- Do this:
Arrange the lines in the entries below as a numbered list, skipping any blank lines. Omit the pictures from your answer.

(Saved data entries)
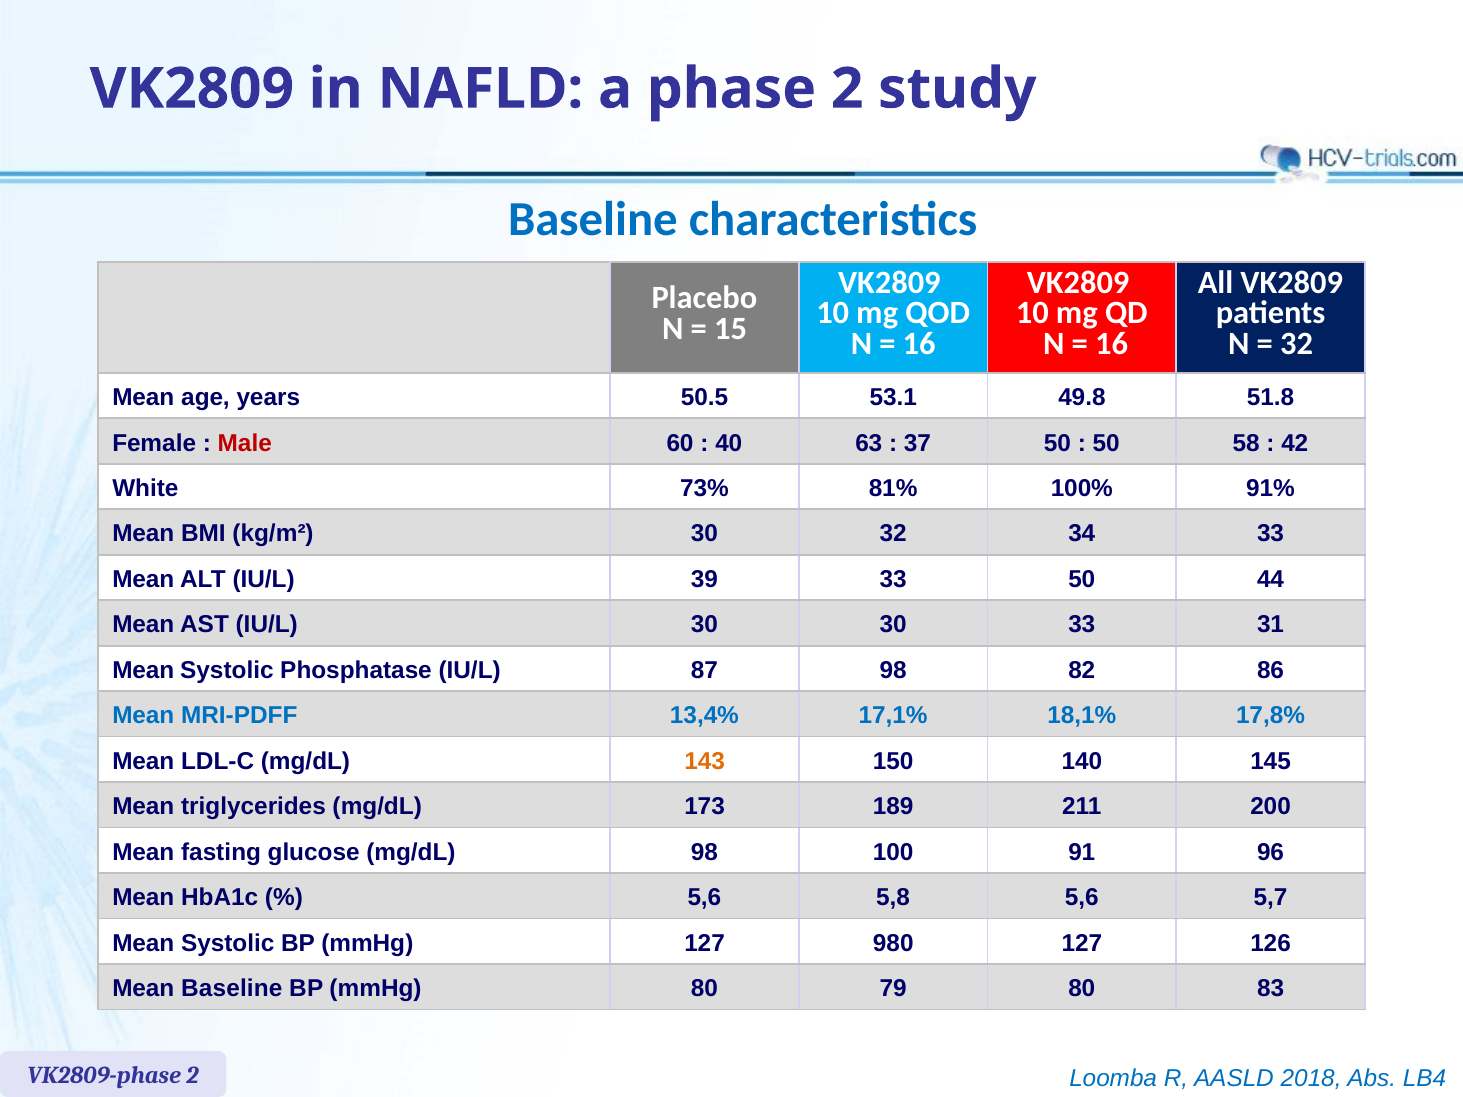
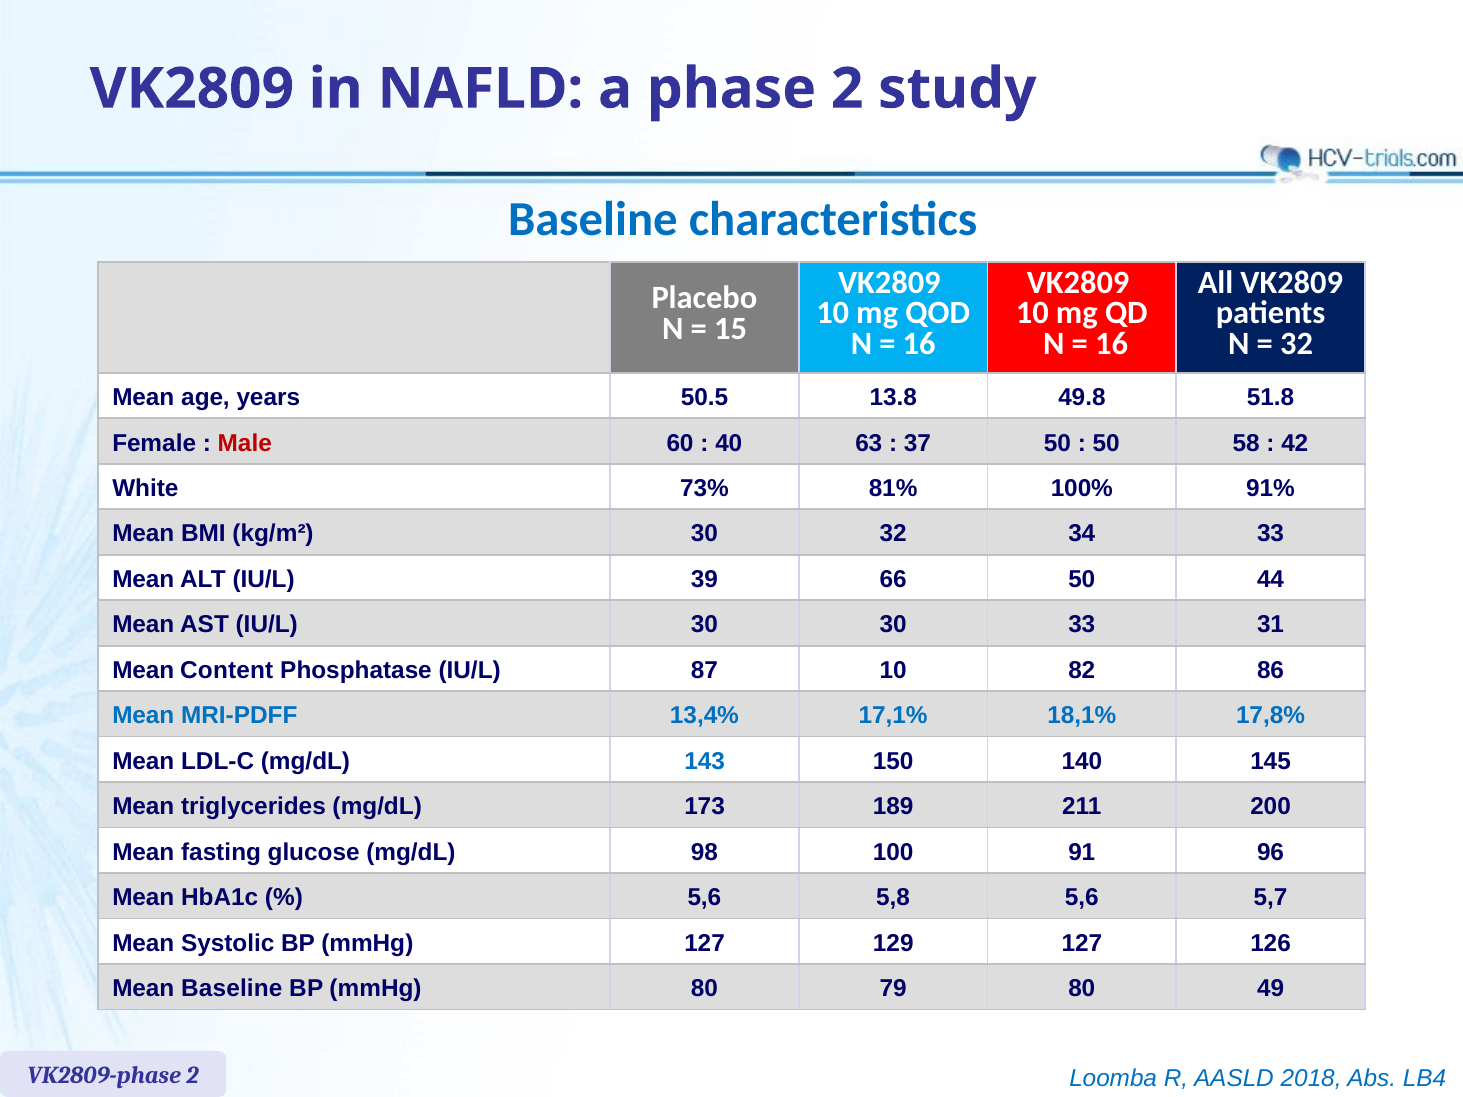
53.1: 53.1 -> 13.8
39 33: 33 -> 66
Systolic at (227, 671): Systolic -> Content
87 98: 98 -> 10
143 colour: orange -> blue
980: 980 -> 129
83: 83 -> 49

- Answer for this exercise:
1. 53.1: 53.1 -> 13.8
2. 39 33: 33 -> 66
3. Systolic at (227, 671): Systolic -> Content
4. 87 98: 98 -> 10
5. 143 colour: orange -> blue
6. 980: 980 -> 129
7. 83: 83 -> 49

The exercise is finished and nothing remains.